私が来る少し前に入った『浜崎綾』普通の高校に通う17歳。様子を察するにきっとまだ回りについていけてない感じでした。店に戻り彼女のフォローに入りました。
『すいませーん!』
「少々お待ちください」
彼女の顔を見るととても困った感じを受け取れました。顔に出る分かりやすい子。きっと大変だったのでしょう。
『大谷君!もっと周りの人の状況や態度をみてあげような!』
「はい。」
大人しそうな子で、仕事中も何かあると顔に出る分かりやすい子。黒髪がよく似合う最近の若い子にしては真面目そうな印象。笑ったときに見える八重歯が印象的な女の子でした。
出逢いとは不思議なもので何処にどんな縁があるか分かりません。私にとって出逢いは人生そのものの様な気がします。この世に生まれてからお母さんと出逢い...お父さんと出逢い...歩く事と出逢い...友達と出逢い...学業と出逢い...仕事と出逢い...彼女、彼氏と出逢い...。
それぞれのいくつもの出逢いの中で色々な経験をして、人間が構成されていくのではないでしょうか。

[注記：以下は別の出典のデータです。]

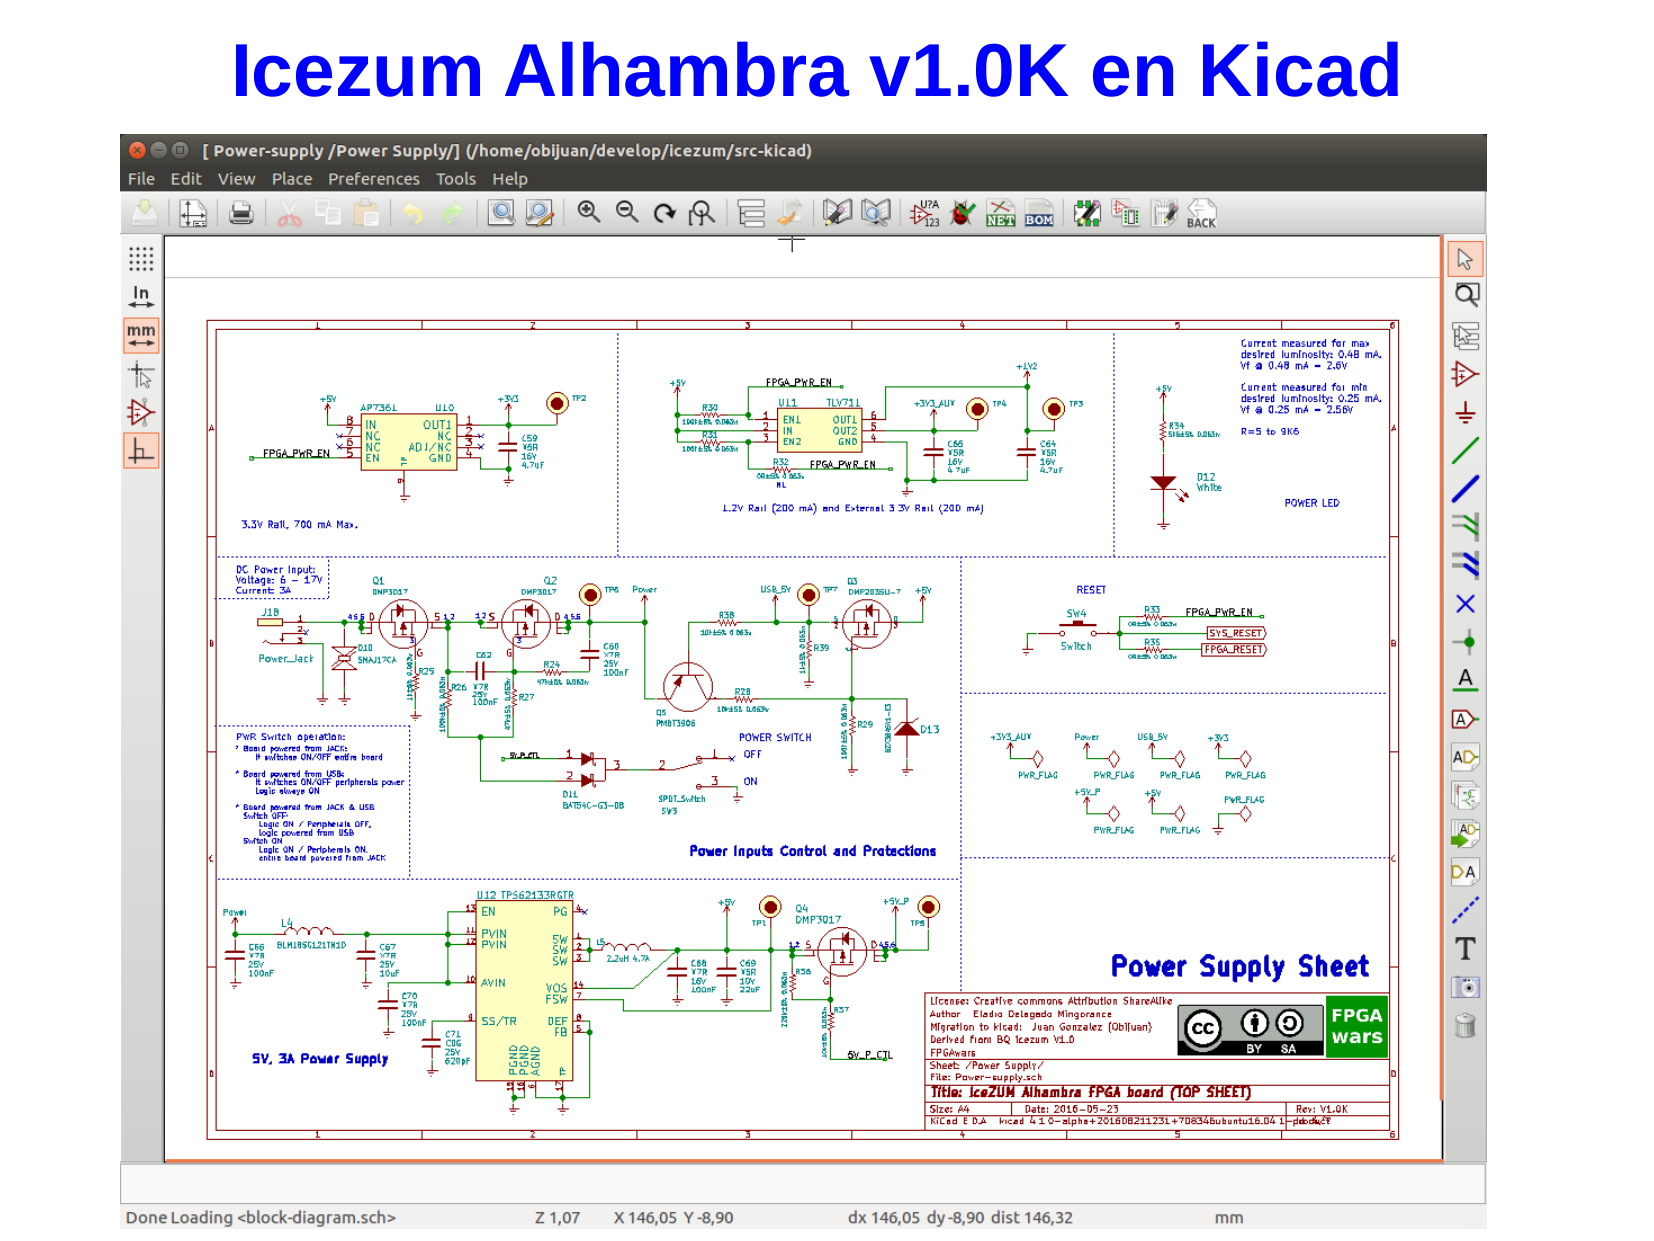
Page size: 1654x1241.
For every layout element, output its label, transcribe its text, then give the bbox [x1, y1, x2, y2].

text_box Icezum Alhambra v1.0K en Kicad [90, 21, 1546, 121]
picture [120, 134, 1487, 1229]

ただ世の中には出逢いがあれば別れがあるとはよく言ったものだと思います。またすべてが良い出逢いなんて訳もないかも知れません...
“私にとってこの出逢いは良かったのだろうか?”
こうして新しいお店で、新しい仲間との日々が始まって行ったのです。
今日は仕事が早く終わり、店の前の広場のベンチに腰かけると、制服姿の女子高生が目に入り、あの子もこんな時があったなーと思いました。
よくこのベンチに二人で座り話をしたり、待ち合わせ等した事もあったなーなんて思い胸が痛くなりました。
今頃、何をしてるかなー
なんてまだ考えてしまう事に気持ちの整理がついていないのを感じました。
頭では分かっていても、気持ちが納得しない。
いつでもあなたを考えてしまう事から抜け出せないまま今も生きています。